Task instructions -
From the data below, return the exact lines starting at the line containing "Figure 1. The" and ending at the line containing "Table 4. Cardiovascular", both included, and nothing else.

------------------------------------------------------------

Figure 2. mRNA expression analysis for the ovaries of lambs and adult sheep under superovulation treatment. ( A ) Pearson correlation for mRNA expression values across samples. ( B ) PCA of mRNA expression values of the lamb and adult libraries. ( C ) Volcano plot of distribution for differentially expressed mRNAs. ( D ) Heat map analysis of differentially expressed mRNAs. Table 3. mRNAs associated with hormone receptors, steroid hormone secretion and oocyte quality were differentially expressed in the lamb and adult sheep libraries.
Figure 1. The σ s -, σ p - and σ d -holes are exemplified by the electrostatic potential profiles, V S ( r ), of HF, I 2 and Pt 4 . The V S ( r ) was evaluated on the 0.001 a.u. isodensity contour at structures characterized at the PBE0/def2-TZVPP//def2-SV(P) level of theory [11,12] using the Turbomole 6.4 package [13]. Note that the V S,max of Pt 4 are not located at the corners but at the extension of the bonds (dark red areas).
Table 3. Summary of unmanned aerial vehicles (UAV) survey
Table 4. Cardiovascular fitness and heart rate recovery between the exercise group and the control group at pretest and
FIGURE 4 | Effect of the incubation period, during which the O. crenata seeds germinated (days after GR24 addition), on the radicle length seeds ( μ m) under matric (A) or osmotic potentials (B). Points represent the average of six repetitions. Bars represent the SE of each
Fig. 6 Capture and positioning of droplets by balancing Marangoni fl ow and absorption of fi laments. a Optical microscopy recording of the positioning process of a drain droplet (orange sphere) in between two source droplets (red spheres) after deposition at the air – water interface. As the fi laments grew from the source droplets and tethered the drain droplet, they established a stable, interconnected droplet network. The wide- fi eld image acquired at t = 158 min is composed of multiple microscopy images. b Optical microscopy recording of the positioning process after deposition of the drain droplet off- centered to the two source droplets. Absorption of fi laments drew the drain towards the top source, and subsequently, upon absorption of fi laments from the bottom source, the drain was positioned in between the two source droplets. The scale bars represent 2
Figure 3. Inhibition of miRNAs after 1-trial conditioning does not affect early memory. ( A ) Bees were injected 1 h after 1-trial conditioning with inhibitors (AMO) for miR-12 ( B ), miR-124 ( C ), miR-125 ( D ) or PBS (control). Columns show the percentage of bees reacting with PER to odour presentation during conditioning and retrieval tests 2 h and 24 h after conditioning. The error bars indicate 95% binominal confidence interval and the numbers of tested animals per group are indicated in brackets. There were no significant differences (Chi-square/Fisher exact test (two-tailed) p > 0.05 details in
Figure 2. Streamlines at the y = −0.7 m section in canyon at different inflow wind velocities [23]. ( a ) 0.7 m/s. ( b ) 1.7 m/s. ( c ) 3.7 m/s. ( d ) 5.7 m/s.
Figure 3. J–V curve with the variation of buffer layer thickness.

------------------------------------------------------------

Expected answer -
Figure 1. The σ s -, σ p - and σ d -holes are exemplified by the electrostatic potential profiles, V S ( r ), of HF, I 2 and Pt 4 . The V S ( r ) was evaluated on the 0.001 a.u. isodensity contour at structures characterized at the PBE0/def2-TZVPP//def2-SV(P) level of theory [11,12] using the Turbomole 6.4 package [13]. Note that the V S,max of Pt 4 are not located at the corners but at the extension of the bonds (dark red areas).
Table 3. Summary of unmanned aerial vehicles (UAV) survey
Table 4. Cardiovascular fitness and heart rate recovery between the exercise group and the control group at pretest and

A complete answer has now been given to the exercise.